On November 21, Stan gets the results of MRI liver scans. They show a miraculous shrinkage of the tumor by 10%. Doctors on the case are astonished. The herbs and diet have been working. But the very next day, Stan suffers a mild heart attack caused by a blocked artery and undergoes Angioplasty. The doctors give Stan Morphine for pain- no one bothered to tell them that Stan was addicted to it- and send him home. He is found passed out from an overdose five days later at his home, and he goes back to the hospital for four days of detox.

In June of 1989, Stan toured Europe with a group, including pianist Kenny Barron. They record "Just Friends" with singer Helen Merrill. The same month he is inducted into France's Order of Letters along with Dizzy Gillespie, Max Roach, Hank Jones, Phil Woods, Milt Jackson, Percy Heath and Jackie McLean. This group records the "Paris All-Stars Tribute to Charlie Parker" album on June 16. Stan stars in a documentary portrait of himself entitled "People Time", and gets great news on August 12, 1989- doctors report that the latest MRI scan shows that the liver tumor has shrunk 70%. He records his first album for Alpert, "Apasionado". Stan looks forward to opening the 1989 World Series by playing the "Star Spangled Banner" for 26 million people on TV- the biggest audience of his career. As he strapped on his saxophone and prepared to walk onto the field, a huge earthquake hit San Francisco, and for fifteen seconds the full stadium swayed and creaked. Stan was taken away to an office within the stadium where he remained for an hour before leaving for the night. On June 17, 1990, Stan gets the latest MRI scans, and the best news yet. His liver tumor is barely visible. He leaves for New York and Europe. On his return, Stan played the Monterey Jazz Festival with a band featuring Kenny Barron, Victor Lewis, and Alex Blake. The audience roared when Dizzy Gillespie joined Stan on stage.
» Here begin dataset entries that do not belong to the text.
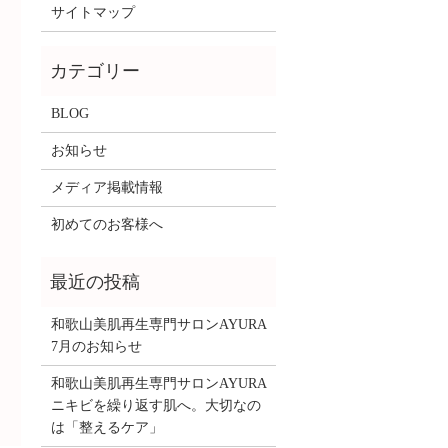
サイトマップ
BLOG
お知らせ
メディア掲載情報
初めてのお客様へ
和歌山美肌再生専門サロンAYURA
7月のお知らせ
和歌山美肌再生専門サロンAYURA
ニキビを繰り返す肌へ。大切なの
は「整えるケア」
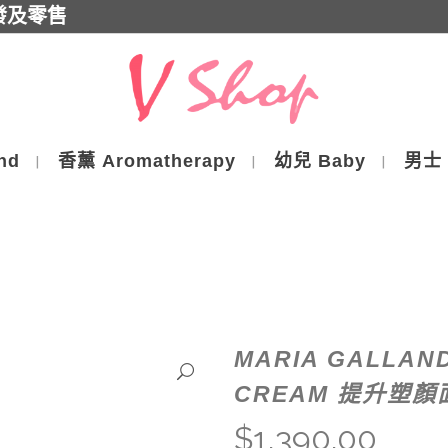
批發及零售
nd
香薰 Aromatherapy
幼兒 Baby
男士 
MARIA GALLAND
CREAM 提升塑顏面
$
1,390.00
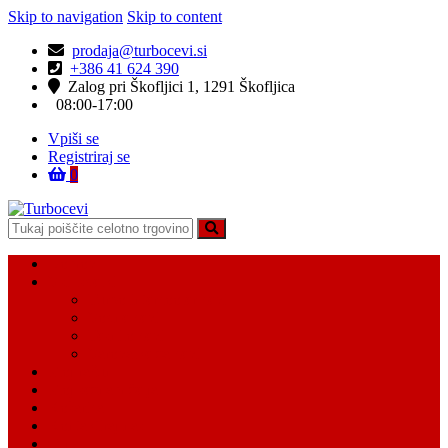
Skip to navigation
Skip to content
prodaja@turbocevi.si
+386 41 624 390
Zalog pri Škofljici 1, 1291 Škofljica
08:00-17:00
Vpiši se
Registriraj se
0
Turbocevi
Turbo ideal – turbo cevi
Domov
Vsi Isdelki
Turbo intercooler cevi
Vodne cevi
Tesnilo cevi
Varovalke za cevi
Moj račun
Moj seznam želja
Košarica
Kontaktiraj nas
O nas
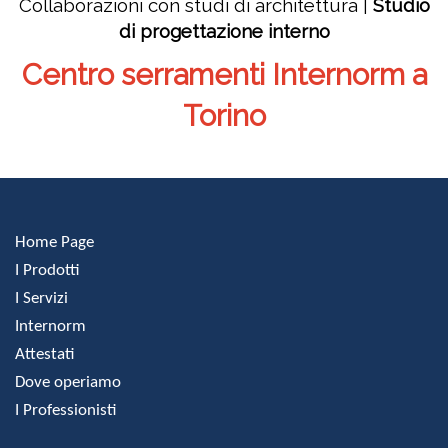
Collaborazioni con studi di architettura |
Studio
di progettazione interno
Centro serramenti Internorm a
Torino
Home Page
I Prodotti
I Servizi
Internorm
Attestati
Dove operiamo
I Professionisti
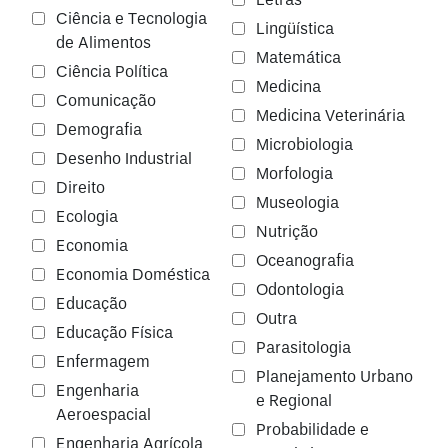
Letras
Ciência e Tecnologia
Lingüística
de Alimentos
Matemática
Ciência Política
Medicina
Comunicação
Medicina Veterinária
Demografia
Microbiologia
Desenho Industrial
Morfologia
Direito
Museologia
Ecologia
Nutrição
Economia
Oceanografia
Economia Doméstica
Odontologia
Educação
Outra
Educação Física
Parasitologia
Enfermagem
Planejamento Urbano
Engenharia
e Regional
Aeroespacial
Probabilidade e
Engenharia Agrícola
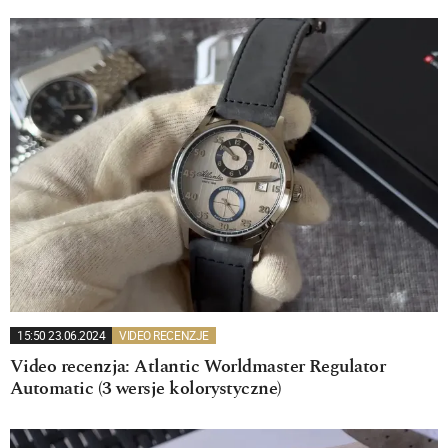
15:50 23.06.2024
VIDEO RECENZJE
Video recenzja: Atlantic Worldmaster Regulator
Automatic (3 wersje kolorystyczne)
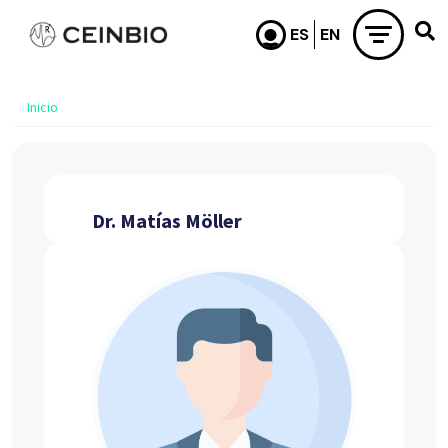
Pasar al contenido principal
Inicio
Dr. Matías Möller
In December of 1990, Stan got bad news himself. A blood test showed that his liver cancer was not in remission any longer, and that the tumor was again growing. He started getting serious stomach pain.

He flew to Boston and played at the Charles Hotel with Kenny Barron, in preparation for a short trip to Europe in March, and a longer tour there in July and August of 1991. Stan made a side-trip to New York on February 25, and recorded an album with singer Abbey Lincoln entitled "You Gotta Pay The Band". Hank Jones plays piano at the session. Jones had played piano on Stan's first record date 45 years earlier.

Time to go home...

Stan flew to Copenhagen in February. Although he is ill, he records "People Time". The Getz/Barron duet performances are superb. Then they move on to Paris to play, but by now Stan's playing is showing the strain of his sickness. On March 10, 1991 he returns to Malibu, and then leaves for a vacation in Hawaii. On his return from this trip, his health deteriorated rapidly, and he was homebound. Friends visited: Shorty Rogers, Charlie Haden, Lou Levy, Johnny Mandel and Herb Alpert.
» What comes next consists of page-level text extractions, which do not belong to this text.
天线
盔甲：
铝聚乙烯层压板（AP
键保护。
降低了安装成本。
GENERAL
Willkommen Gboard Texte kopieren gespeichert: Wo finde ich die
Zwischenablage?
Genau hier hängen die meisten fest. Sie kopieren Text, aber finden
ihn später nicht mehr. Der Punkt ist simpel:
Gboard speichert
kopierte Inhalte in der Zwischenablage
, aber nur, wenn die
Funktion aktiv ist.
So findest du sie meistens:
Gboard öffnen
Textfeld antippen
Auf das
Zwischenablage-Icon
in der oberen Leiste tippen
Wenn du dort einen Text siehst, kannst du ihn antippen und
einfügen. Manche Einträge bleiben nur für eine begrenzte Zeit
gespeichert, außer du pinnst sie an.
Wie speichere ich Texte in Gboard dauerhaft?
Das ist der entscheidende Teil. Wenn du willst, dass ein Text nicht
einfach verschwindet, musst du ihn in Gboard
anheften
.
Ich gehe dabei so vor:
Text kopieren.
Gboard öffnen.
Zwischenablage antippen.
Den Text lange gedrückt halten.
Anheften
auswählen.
At 3 A.M. on the morning of Thursday, June 6, 1991, Stan asked to be helped in his wheelchair to the window next to his bed, so that he could gaze out at the ocean. Stan slipped away at 5 P.M. that night. He was 64.

On Sunday, June 9, Stan's ashes were poured out of his saxophone case six miles off the coast of Malibu Beach by his Grandson, Chris. The sky was clear and the water was still. The song coming out of the CD player was Strayhorn's "Blood Count". The yacht they stood on belonged to trumpeter Shorty Rogers, Stan's friend from the Bronx.